The conventional steps that are followed while formulating the hypothesis test, are listed as follows

  • State null hypothesis (Ho) and alternate hypothesis (Ha)
  • Collect a relevant sample of data to test the hypothesis.
  • Choose a significance level for the hypothesis test.
  • Perform an appropriate statistical test.
  • Based on test statistics and p-value decide whether to reject or fail to reject your null hypothesis.

Generally, hypothesis testing is performed to estimate the population mean and population proportion, in this article let us discuss how to perform a two-tailed population proportion test. A two-tailed test in general is a method in which the critical area of a distribution is two-sided (both extremes) and tests whether a sample is greater than or less than a specific range of values.

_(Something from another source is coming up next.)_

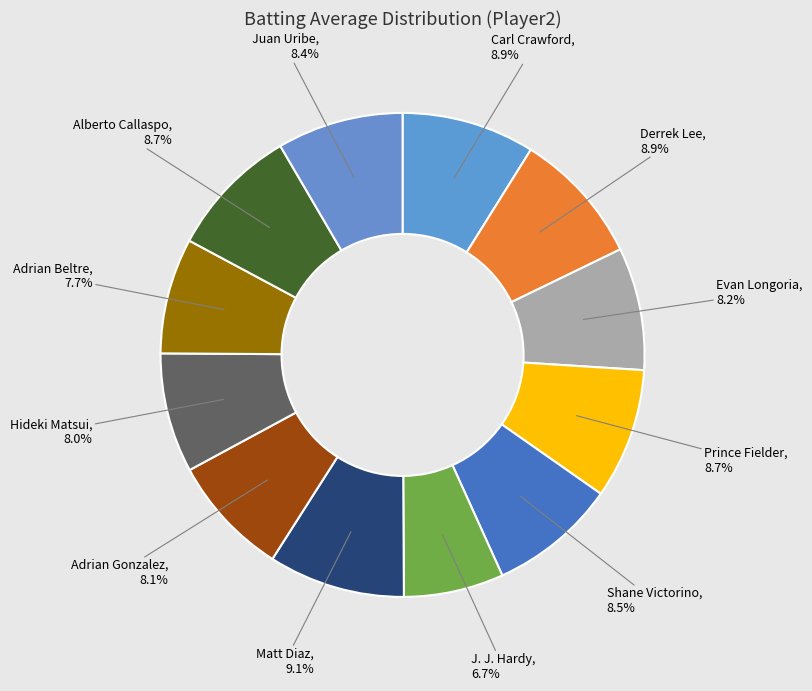

Which category has the smallest portion of the pie?

J. J. Hardy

Two-tailed test with alpha = 0.05, (0.025 on either side) 

Hypothesis testing for proportions involves measuring two outcomes, like success or failure, true or false, good or bad, and so on in a defined set of trials. The probability of getting success or failure should be the same throughout the trial.  

Let us take a more realistic example, today cybercrime is a major threat online, so let us consider a credit card fraudulent transaction case. Assume a popular banking firm has conducted a study for several years and came up with standard reference values of the probability of any transaction being fraudulent is 5% which conversely means that the probability of any transaction to be non-fraudulent is 9%. So here the probability of success is 0.95 and failure is 0.05 and assume these numbers are going to be constant for any credit card transaction. 

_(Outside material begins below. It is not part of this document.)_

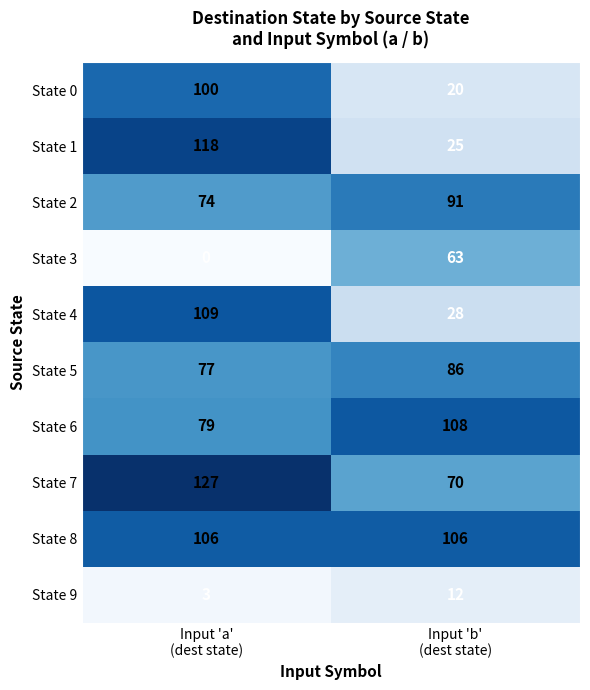

Which series has the widest spread of values?

State 1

One fine day a competitive banking firm wishes to challenge these numbers and wanted to conduct a hypothesis test to prove the probability of fraudulent transaction is not equal to 2%. The competitive banking firm samples 25 random transactions and found 2 in 25 transactions found to be fraudulent. . Let us frame the population proportion hypothesis based on the above problem.

Null Hypothesis: The probability of any transaction being fraudulent is 5% p = po (Here, po = 0.05) 

Alternate Hypothesis: The probability of any transaction being fraudulent is not equal to 5%  p != po

alpha: 0.05

Let us define the test statistic as follows

z = \frac{\hat{p} - p}{\sqrt{\frac{p(1-p)}{n}}}

where,

  • \hat{p}   : Sample Proportion
  • p = population proportion
  • n = sample size

Example:

Let us compute the test statistic function using R as shown below

R

pbar = 2/25 # sample proportion 
p0 = 0.05 # hypothesized value 
n = 25 # sample size 
z = (pbar-p0)/sqrt(p0*(1-p0)/n) # test statistic
z

                    

Output:

z = 0.688247201611683

Now let us compute the critical values at a 0.05 significance level.

R

alpha = .05 
z.half.alpha = qnorm(1-alpha/2) 
c(-z.half.alpha, z.half.alpha) 

                    

Output:

-1.95996398454005,  1.95996398454005

The computed test statistic 0.68824720 lies between the critical values -1.9600 and 1.9600. Hence, at the .05 significance level, we fail to reject the null hypothesis. In other words, we don’t have enough evidence to conclude that the probability of a fraudulent transaction is not equal to 5%.